The simple suggestion of a structured minimalist Heart Team would be the best way forward: two physicians perform the procedures, one cardiologist and one cardiac surgeon, instead of two cardiologists. One anaesthesiologist should be present who takes care of the echo instead of one echo cardiologist. Two nurses should be present, one catheterisation lab nurse and one operating room (OR) nurse instead of two catheterisation lab nurses only. The overall number of physicians and nurses of such a structured minimalist Heart Team is the same as suggested by the authors, but guidelines and regulations are being followed and the patient can expect maximal safety (Table 1, column C).
The suggested structured minimalist Heart Team (Table 1, column C) offers multiple advantages:
– full team integration;
– adherence to current guidelines;
– optimal safety and optimised therapy;
– TAVI performance independent of individual (personal) interests;
– future collaboration.
Such a structured minimalist Heart Team, consisting of the joint team work of one cardiologist, one cardiac surgeon and one anaesthesiologist, requires dedicated team members. Cardiac surgeons and anaesthesiologists should be highly interested in collaboration and in performing TAVIs together. It requires communication, training and willingness to work together. In the end, such cooperation will be fruitful for all partners, it will be of maximal benefit for the patient, and it will be a true Heart Team. We should all bear in mind that TAVI procedures are in-hospital procedures and anything physicians do in a hospital should be team work.

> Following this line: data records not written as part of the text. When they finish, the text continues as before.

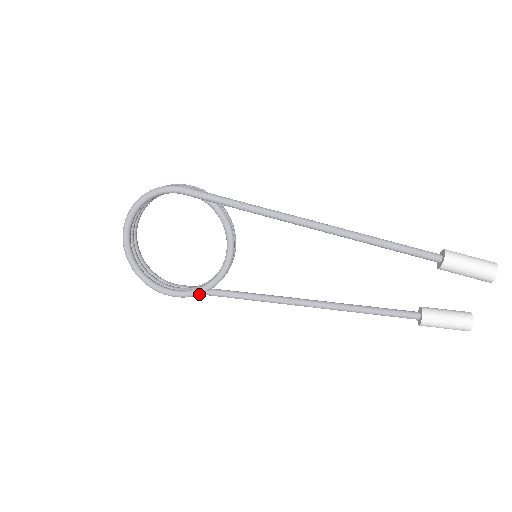
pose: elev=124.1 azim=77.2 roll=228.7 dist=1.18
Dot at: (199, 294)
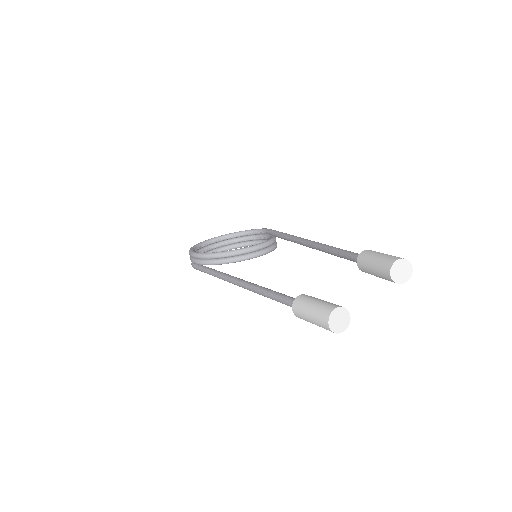
Dot at: (203, 255)
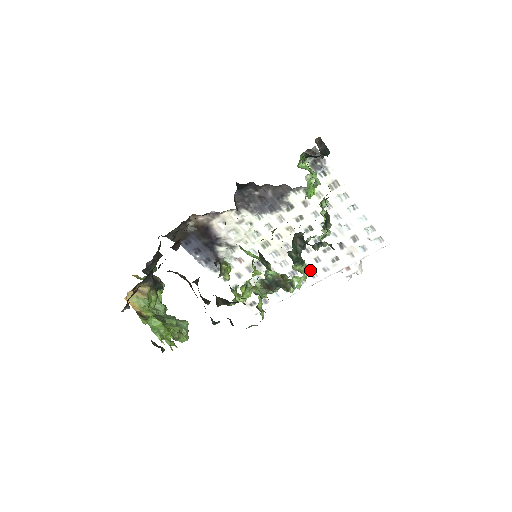
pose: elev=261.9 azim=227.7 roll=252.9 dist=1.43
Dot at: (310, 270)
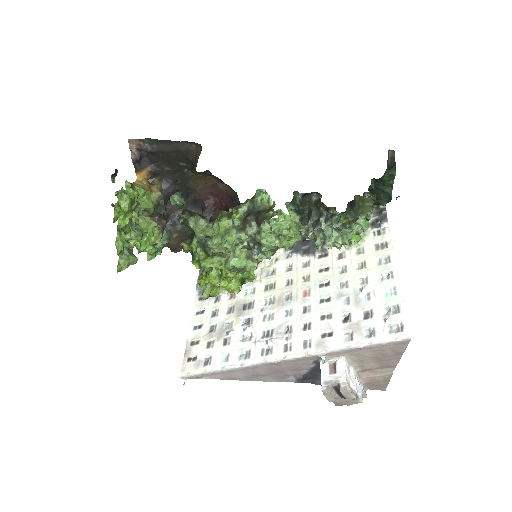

Once established, a structured minimalist Heart Team will be quite rewarding. It paves the way for an even broader cooperation in all of the different fields of medical practice treating heart disease. For the future, a joint “physician interventionalist” who has received basic training in either cardiology or cardiac surgery and then in addition follows a curriculum in structural heart interventions should be established. This joint effort will be of maximal benefit for patients who require TAVI, during preprocedural screening, when performing the procedures, and during postoperative care. The structured minimalist Heart Team with guideline-directed cooperation between cardiologists and cardiac surgeons will be the future.
Conflict of interest statement
The authors have no conflicts of interest to declare.